Based on the principle of interest parity in economics, an unhedged carry trade cannot show a significant return for a long time, since the interest rate difference between two given currencies must always reflect the risk inherent in exchange rate movements. In other words, the interest rate of a given currency can be significantly higher precisely because, according to the market’s assessment, there is a high risk of weakening, and if this happens, then the money earned by carry goes there.
It is difficult to estimate exactly how much capital has moved next to the HUF in recent months due to the interest rate difference, but several figures indicate that it is a significant amount. Foreigners’ holdings of government securities rose to a historic high, but within this, holdings of HUF-denominated securities with maturities of more than one year jumped, meaning that most carry traders would rather be in swaps.
according to our market sources, in recent months it was clearly visible that several billion euros of capital began to play on the Hungarian interest rate differential.
“The money that came in will also go out” – Could this make the forint vulnerable?
The main topic of the next period may be how this Hungarian carry story ends, since this week the MNB also acknowledged that the issue of reducing the key interest rate will be on the agenda at the next meetings. For now, it is not clear whether this will start a process where investors start to close their positions, which would lead to a possible weakening of the forint.

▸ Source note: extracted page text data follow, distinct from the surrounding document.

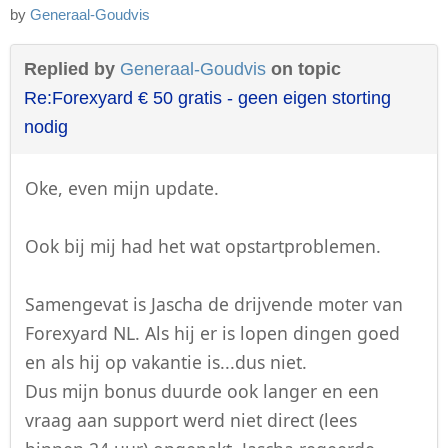
by
Generaal-Goudvis
Replied by
Generaal-Goudvis
on topic
Re:Forexyard € 50 gratis - geen eigen storting
nodig
Oke, even mijn update.
Ook bij mij had het wat opstartproblemen.
Samengevat is Jascha de drijvende moter van
Forexyard NL. Als hij er is lopen dingen goed
en als hij op vakantie is...dus niet.
Dus mijn bonus duurde ook langer en een
vraag aan support werd niet direct (lees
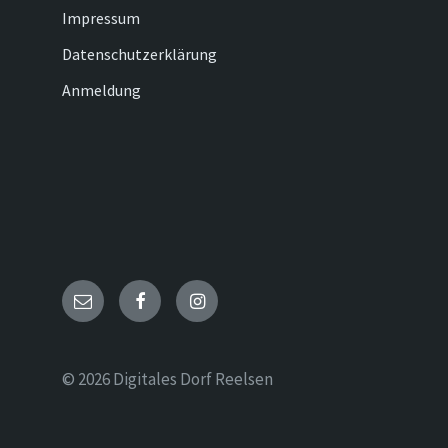
Impressum
Datenschutzerklärung
Anmeldung
Email
Facebook
Instagram
© 2026 Digitales Dorf Reelsen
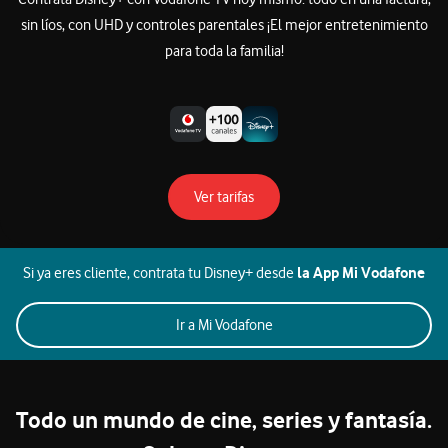
sin líos, con UHD y controles parentales ¡El mejor entretenimiento
para toda la familia!
sobre Disney+
Ver tarifas
la App Mi Vodafone
Si ya eres cliente, contrata tu Disney+ desde
sobre Disney+
Ir a Mi Vodafone
Todo un mundo de cine, series y fantasía.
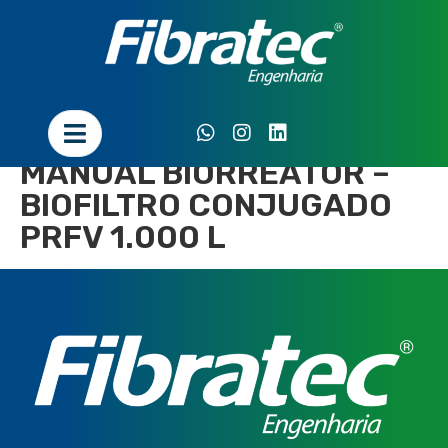
MANUAL BIORREATOR –
BIOFILTRO CONJUGADO
PRFV 1.000 L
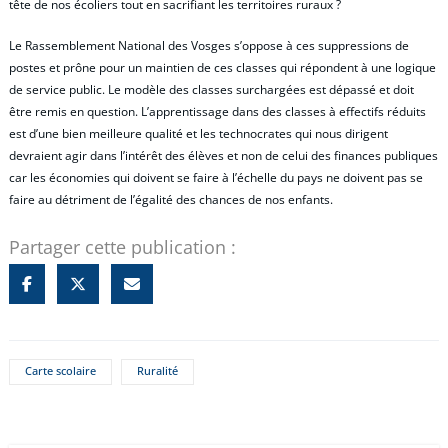
tête de nos écoliers tout en sacrifiant les territoires ruraux ?
Le Rassemblement National des Vosges s’oppose à ces suppressions de
postes et prône pour un maintien de ces classes qui répondent à une logique
de service public. Le modèle des classes surchargées est dépassé et doit
être remis en question. L’apprentissage dans des classes à effectifs réduits
est d’une bien meilleure qualité et les technocrates qui nous dirigent
devraient agir dans l’intérêt des élèves et non de celui des finances publiques
car les économies qui doivent se faire à l’échelle du pays ne doivent pas se
faire au détriment de l’égalité des chances de nos enfants.
Partager cette publication :
Carte scolaire
Ruralité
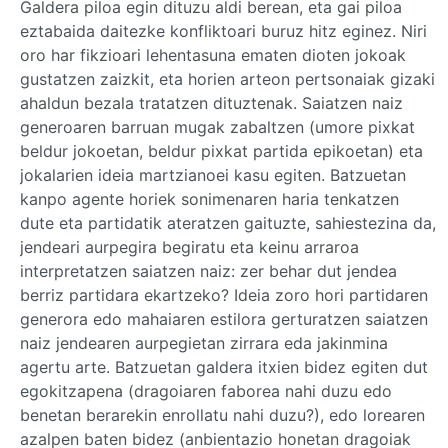
Galdera piloa egin dituzu aldi berean, eta gai piloa
eztabaida daitezke konfliktoari buruz hitz eginez. Niri
oro har fikzioari lehentasuna ematen dioten jokoak
gustatzen zaizkit, eta horien arteon pertsonaiak gizaki
ahaldun bezala tratatzen dituztenak. Saiatzen naiz
generoaren barruan mugak zabaltzen (umore pixkat
beldur jokoetan, beldur pixkat partida epikoetan) eta
jokalarien ideia martzianoei kasu egiten. Batzuetan
kanpo agente horiek sonimenaren haria tenkatzen
dute eta partidatik ateratzen gaituzte, sahiestezina da,
jendeari aurpegira begiratu eta keinu arraroa
interpretatzen saiatzen naiz: zer behar dut jendea
berriz partidara ekartzeko? Ideia zoro hori partidaren
generora edo mahaiaren estilora gerturatzen saiatzen
naiz jendearen aurpegietan zirrara eda jakinmina
agertu arte. Batzuetan galdera itxien bidez egiten dut
egokitzapena (dragoiaren faborea nahi duzu edo
benetan berarekin enrollatu nahi duzu?), edo lorearen
azalpen baten bidez (anbientazio honetan dragoiak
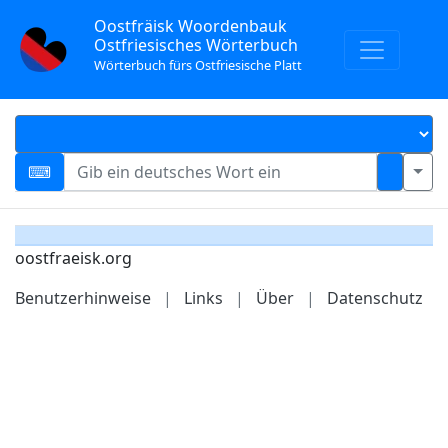
Oostfräisk Woordenbauk
Ostfriesisches Wörterbuch
Wörterbuch fürs Ostfriesische Platt
oostfraeisk.org
Benutzerhinweise
|
Links
|
Über
|
Datenschutz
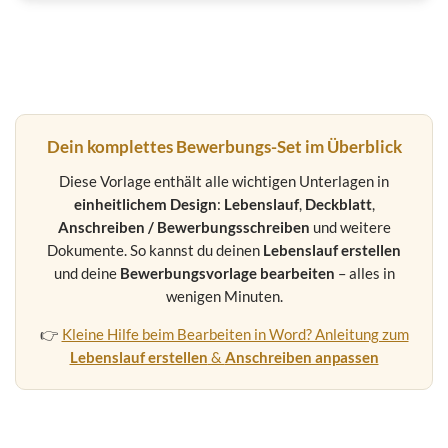
Dein komplettes Bewerbungs-Set im Überblick
Diese Vorlage enthält alle wichtigen Unterlagen in
einheitlichem Design
:
Lebenslauf
,
Deckblatt
,
Anschreiben / Bewerbungsschreiben
und weitere
Dokumente. So kannst du deinen
Lebenslauf erstellen
und deine
Bewerbungsvorlage bearbeiten
– alles in
wenigen Minuten.
👉
Kleine Hilfe beim Bearbeiten in Word? Anleitung zum
Lebenslauf erstellen
&
Anschreiben anpassen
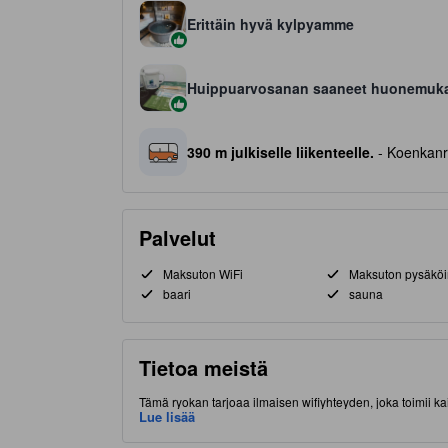
Erittäin hyvä kylpyamme
Huippuarvosanan saaneet huonemuk
390 m julkiselle liikenteelle.
- Koenkanr
Palvelut
Maksuton WiFi
Maksuton pysäköi
baari
sauna
Tietoa meistä
Tämä ryokan tarjoaa ilmaisen wifiyhteyden, joka toimii 
Majoituspaikka sijaitsee hyvällä paikalla (Lake Ashi, Ha
Lue lisää
Kuuluisa The Hakone Open-Air Museum on ehdottomista pa
on muun muassa kuuma lähde, ravintola ja poreamme.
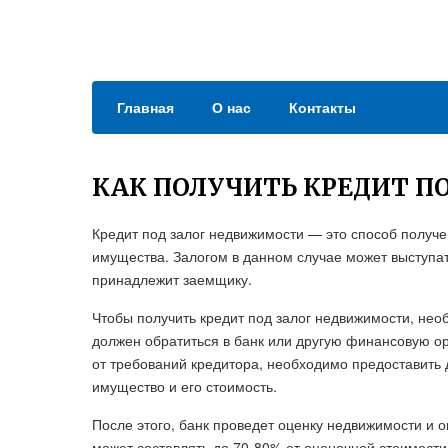
Главная
О нас
Контакты
КАК ПОЛУЧИТЬ КРЕДИТ П
Кредит под залог недвижимости — это способ получе
имущества. Залогом в данном случае может выступа
принадлежит заемщику.
Чтобы получить кредит под залог недвижимости, нео
должен обратиться в банк или другую финансовую ор
от требований кредитора, необходимо предоставить
имущество и его стоимость.
После этого, банк проведет оценку недвижимости и 
может составлять до 70-80% от оценочной стоимости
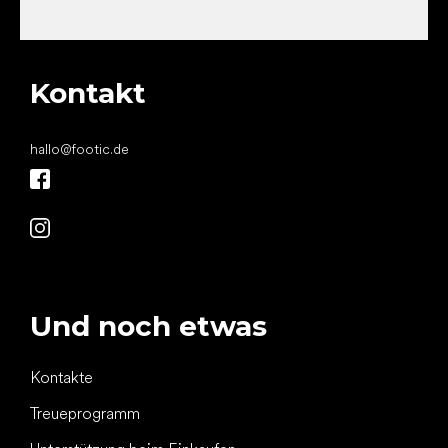
Kontakt
hallo
@
footic.de
Und noch etwas
Kontakte
Treueprogramm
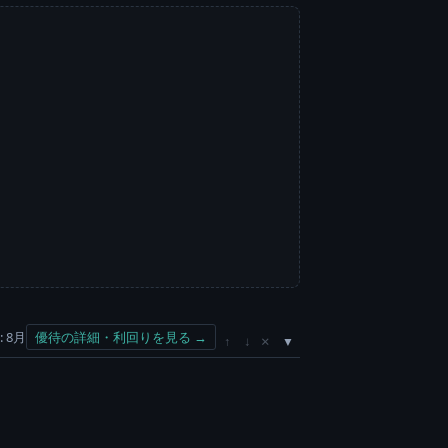
 8月
優待の詳細・利回りを見る →
×
↑
↓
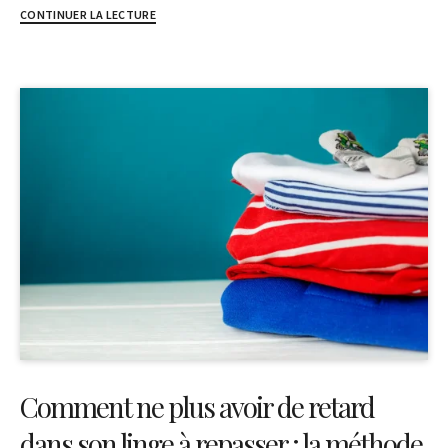
CONTINUER LA LECTURE
Comment ne plus avoir de retard
dans son linge à repasser : la méthode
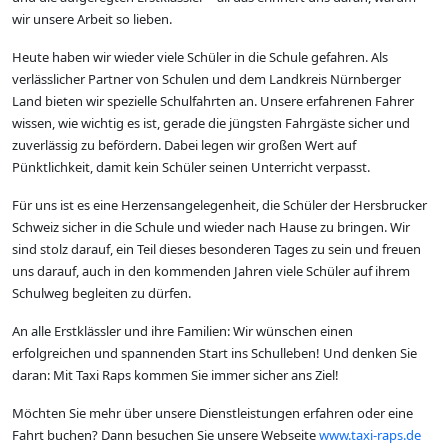
wir unsere Arbeit so lieben.
Heute haben wir wieder viele Schüler in die Schule gefahren. Als
verlässlicher Partner von Schulen und dem Landkreis Nürnberger
Land bieten wir spezielle Schulfahrten an. Unsere erfahrenen Fahrer
wissen, wie wichtig es ist, gerade die jüngsten Fahrgäste sicher und
zuverlässig zu befördern. Dabei legen wir großen Wert auf
Pünktlichkeit, damit kein Schüler seinen Unterricht verpasst.
Für uns ist es eine Herzensangelegenheit, die Schüler der Hersbrucker
Schweiz sicher in die Schule und wieder nach Hause zu bringen. Wir
sind stolz darauf, ein Teil dieses besonderen Tages zu sein und freuen
uns darauf, auch in den kommenden Jahren viele Schüler auf ihrem
Schulweg begleiten zu dürfen.
An alle Erstklässler und ihre Familien: Wir wünschen einen
erfolgreichen und spannenden Start ins Schulleben! Und denken Sie
daran: Mit Taxi Raps kommen Sie immer sicher ans Ziel!
Möchten Sie mehr über unsere Dienstleistungen erfahren oder eine
Fahrt buchen? Dann besuchen Sie unsere Webseite
www.taxi-raps.de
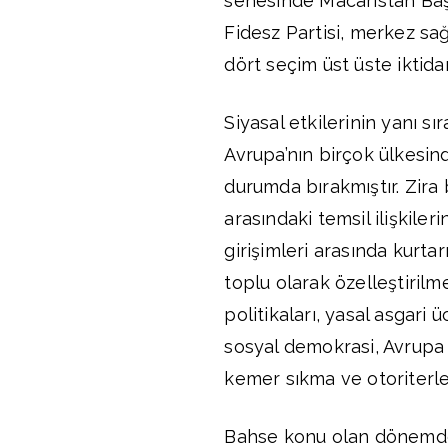
senesinde Macaristan Baş
Fidesz Partisi, merkez s
dört seçim üst üste iktida
Siyasal etkilerinin yanı sı
Avrupa’nın birçok ülkesinde
durumda bırakmıştır. Zira b
arasındaki temsil ilişkiler
girişimleri arasında kurt
toplu olarak özelleştirilme
politikaları, yasal asgari ü
sosyal demokrasi, Avrupa B
kemer sıkma ve otoriterle
Bahse konu olan dönemde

It is certain that the capital that has flowed in in recent months will eventually go out
– said one of our market sources.
Of course, it would be premature to bury the forint for the time being, according to some experts, even the start of interest rate cuts will not bring about a turnaround, and may even trigger a final attack, as investors may try to take advantage of the Hungarian interest rate differential until the last moment. Moreover, even if the 18 percent rate starts to decrease, even then we will still have the highest interest rate in the region. If it closes with the base interest rate of 13 percent by the fall, as Barnabás Virág considers realistic, it will still be almost twice the Polish and Czech interest rates of around 7 percent. That is
it is unlikely that investors would run away.
In the longer term, the central bank should ensure that the bloated carry stock is gradually reduced in such a way that the fundamentals of the Hungarian economy improve, primarily its external financing position, and, if possible, an agreement is reached on the future of EU funds. After all, long-term, fundamental investors could appear who could trigger the eventual withdrawal of those who play on the interest rate difference in the short term.